Dec 21, 2014 at 3:46 PM Post #6 of 8
  Cause the driver is so much larger, I would expect. Since it's so massive, it can reproduce the lowest sounds more easily due to the amount of air it's moving. Most headphone drivers can move at really slow speeds, just they can't move as much air at that low speed so you can't hear it as well I guess. All speculative, but subwoofers tend to be much larger than just woofers, and it's because they need more air movement to get the lower bass notes, since they're larger waves. If you put a six inch woofer cone right up to your ear, you could probably hear a lot lower into the bass notes just cause it's right in your face instead of on the other side of a room. It can hit those notes, just can't push the air with the superiority of a twelve inch subwoofer.

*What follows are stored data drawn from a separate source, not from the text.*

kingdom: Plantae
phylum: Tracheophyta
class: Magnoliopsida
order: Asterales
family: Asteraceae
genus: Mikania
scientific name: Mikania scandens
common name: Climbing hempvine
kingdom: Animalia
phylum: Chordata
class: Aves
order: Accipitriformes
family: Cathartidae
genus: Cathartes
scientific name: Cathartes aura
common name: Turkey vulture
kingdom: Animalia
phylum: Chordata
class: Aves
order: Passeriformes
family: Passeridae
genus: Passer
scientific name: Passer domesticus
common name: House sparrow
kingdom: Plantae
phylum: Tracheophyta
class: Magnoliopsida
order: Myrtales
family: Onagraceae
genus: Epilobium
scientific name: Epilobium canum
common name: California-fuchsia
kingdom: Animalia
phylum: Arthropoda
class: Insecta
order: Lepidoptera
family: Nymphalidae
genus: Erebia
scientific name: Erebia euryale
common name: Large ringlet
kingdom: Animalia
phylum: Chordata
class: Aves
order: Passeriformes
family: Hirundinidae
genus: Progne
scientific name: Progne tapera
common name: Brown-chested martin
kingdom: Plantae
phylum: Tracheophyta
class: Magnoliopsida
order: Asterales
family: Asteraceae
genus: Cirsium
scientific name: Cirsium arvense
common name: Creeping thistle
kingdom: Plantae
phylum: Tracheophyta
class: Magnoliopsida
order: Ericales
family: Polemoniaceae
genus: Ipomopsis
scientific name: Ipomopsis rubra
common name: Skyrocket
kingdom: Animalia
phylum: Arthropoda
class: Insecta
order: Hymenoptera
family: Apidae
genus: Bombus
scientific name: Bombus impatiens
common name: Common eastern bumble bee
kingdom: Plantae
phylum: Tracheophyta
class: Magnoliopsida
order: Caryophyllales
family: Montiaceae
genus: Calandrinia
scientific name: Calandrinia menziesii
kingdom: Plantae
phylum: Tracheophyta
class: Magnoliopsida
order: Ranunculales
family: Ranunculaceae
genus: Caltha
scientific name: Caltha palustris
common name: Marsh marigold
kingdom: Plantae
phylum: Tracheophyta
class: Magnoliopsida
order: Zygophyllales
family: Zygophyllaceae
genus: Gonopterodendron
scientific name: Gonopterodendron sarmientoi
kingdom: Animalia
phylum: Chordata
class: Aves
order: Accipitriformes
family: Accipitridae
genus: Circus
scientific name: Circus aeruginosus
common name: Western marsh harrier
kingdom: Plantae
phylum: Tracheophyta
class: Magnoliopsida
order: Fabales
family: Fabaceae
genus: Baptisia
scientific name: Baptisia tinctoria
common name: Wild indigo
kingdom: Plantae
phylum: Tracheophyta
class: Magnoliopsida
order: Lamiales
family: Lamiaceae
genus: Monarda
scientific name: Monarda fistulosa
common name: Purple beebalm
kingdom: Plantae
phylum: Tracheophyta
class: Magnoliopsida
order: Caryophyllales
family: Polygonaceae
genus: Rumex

You should check out FR of iems.  Flatter in the bass region than the rounded roll-off on dynamics.  Full sized dynamics and planars have roll-off at the very low frequency to some degree.
 
I thought the SE846's filter was quite interesting.  The FR inclines upward as you go low with good sub bass.
 
"Without the ability to add active circuitry, Shure had to resort to the most mechanical of filters. By welding 10 stainless steel plates together, Shure is able to carve out a four-inch long tunnel attached to the output of the low frequency driver. This essentially traps the shorter wavelengths of the unwanted mid-range frequencies and starts to rolloff the low end response above 75Hz, giving you plenty of bass and clear mid range."
 

 
Dec 21, 2014 at 3:59 PM Post #7 of 8
  You should check out FR of iems.  Flatter in the bass region than the rounded roll-off on dynamics.  Full sized dynamics and planars have roll-off at the very low frequency to some degree.
 
I thought the SE846's filter was quite interesting.  The FR inclines upward as you go low with good sub bass.
 
"Without the ability to add active circuitry, Shure had to resort to the most mechanical of filters. By welding 10 stainless steel plates together, Shure is able to carve out a four-inch long tunnel attached to the output of the low frequency driver. This essentially traps the shorter wavelengths of the unwanted mid-range frequencies and starts to rolloff the low end response above 75Hz, giving you plenty of bass and clear mid range."
 

The drivers are so small, and only need to move a tiny amount of air when they're inside your ear canal, so it's just common sense to me that well built IEMs can have a very solid bass response. However, I tend to like full size headphones over IEMs, unless I'm on the go. :p 
 
Dec 21, 2014 at 4:02 PM Post #8 of 8
  So the fact that planar magnetic headphones are so flat in the bass to lower mids because the driver is so big, and that creates "a wall of sound" which doesnt have a cone-like sound wave, while the dynamic driver sound waves are more cone like, thats why the mid bass are so apparant?


not really. obviously having bigger driver makes the job easier for bass, but that has nothing to do with the kind of driver, it's just a physical reality.
  now as far as techs are involved, planar actually struggles more than dynamic to go loud in the sub bass region. they need big ass power to do so.